4. Summer crossword tournaments are moving online! Lollapuzzoola (typically hosted in NYC) and Boswords (just down the road from here in Cambridge) have both announced synchronous online iterations for 2020. See y’all in the chat bar?
Okay. This week’s puzz. Watch your step … here be dragons … spoilers after the jump.
Stacked theme answers. Oy. I must be TROLLing myself.
The puzzle hides various BRIDGE TROLLS through out the grid, with a SWEE[T ROLL] lurking beneath CAM[BRIDGE], MA, a S[TROLL]S waiting ominously below A[BRIDGE], and a third [TROLL]EY creeping along under [BRIDGE]T Moynahan.
I generally advise folks learning how to make crossword puzzles *not* to mess around with theme ideas that stack theme answer one on top of another. Being locked into consecutive letters makes the process of placing them in the grid–and finding black square arrangements that reasonably accommodate those stacks–a pretty time-consuming process. Lots of iterating.

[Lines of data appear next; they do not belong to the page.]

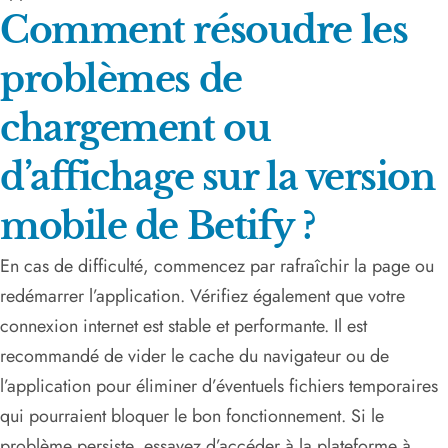
Comment résoudre les
problèmes de
chargement ou
d’affichage sur la version
mobile de Betify ?
En cas de difficulté, commencez par rafraîchir la page ou
redémarrer l’application. Vérifiez également que votre
connexion internet est stable et performante. Il est
recommandé de vider le cache du navigateur ou de
l’application pour éliminer d’éventuels fichiers temporaires
qui pourraient bloquer le bon fonctionnement. Si le
problème persiste, essayez d’accéder à la plateforme à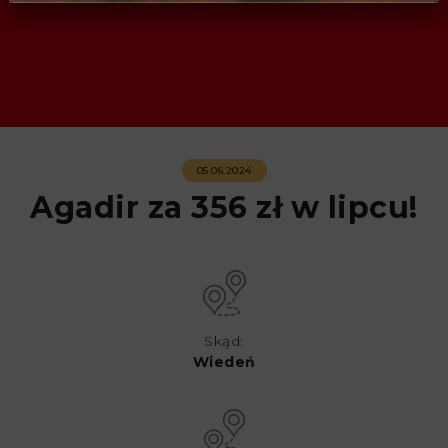
05.06.2024
Agadir za 356 zł w lipcu!
Skąd:
Wiedeń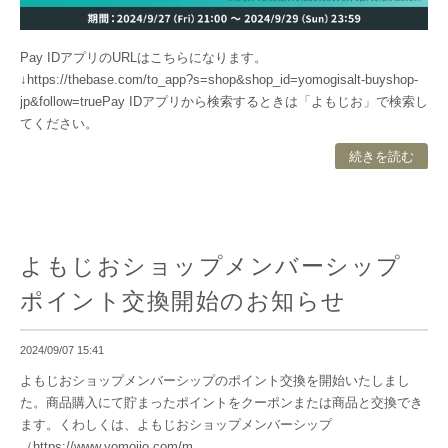
Pay IDアプリのURLはこちらになります。
↓https://thebase.com/to_app?s=shop&shop_id=yomogisalt-buyshop-
jp&follow=truePay IDアプリから検索するときは「よもじお」で検索し
てください。
続きを読む
よもじおショップメンバーシップ
ポイント交換開始のお知らせ
2024/09/07 15:41
よもじおショップメンバーシップのポイント交換を開始いたしまし
た。商品購入にて貯まったポイントをクーポンまたは商品と交換でき
ます。くわしくは、よもじおショップメンバーシップ
（https://www.yomojio.com/m...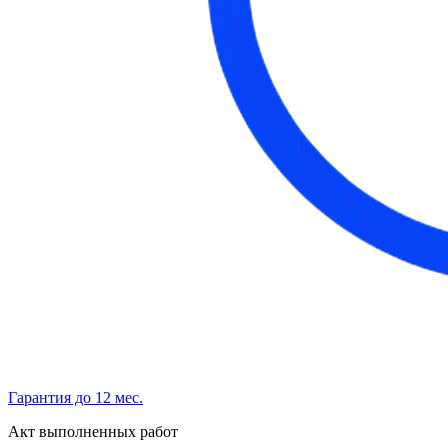
Гарантия до 12 мес.
Акт выполненных работ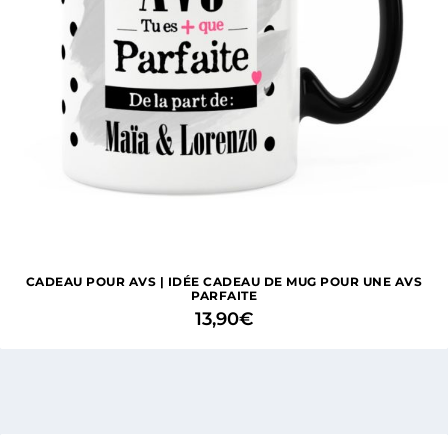
CADEAU POUR AVS | IDÉE CADEAU DE MUG POUR UNE AVS
PARFAITE
13,90
€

In this case, I was taken with the idea because of how the possibility of hiding both the BRDIGEs and the TROLLs in longer answers. (Of course, CAMBRIDGE is etymologically similar to ABRIDGE (and maybe BRIDGET), but “duplicating” answers is one of those crossword no-no’s that I generally poo-poo and say yes, yes! to.
Happy 4th, happy solving, wear those masks.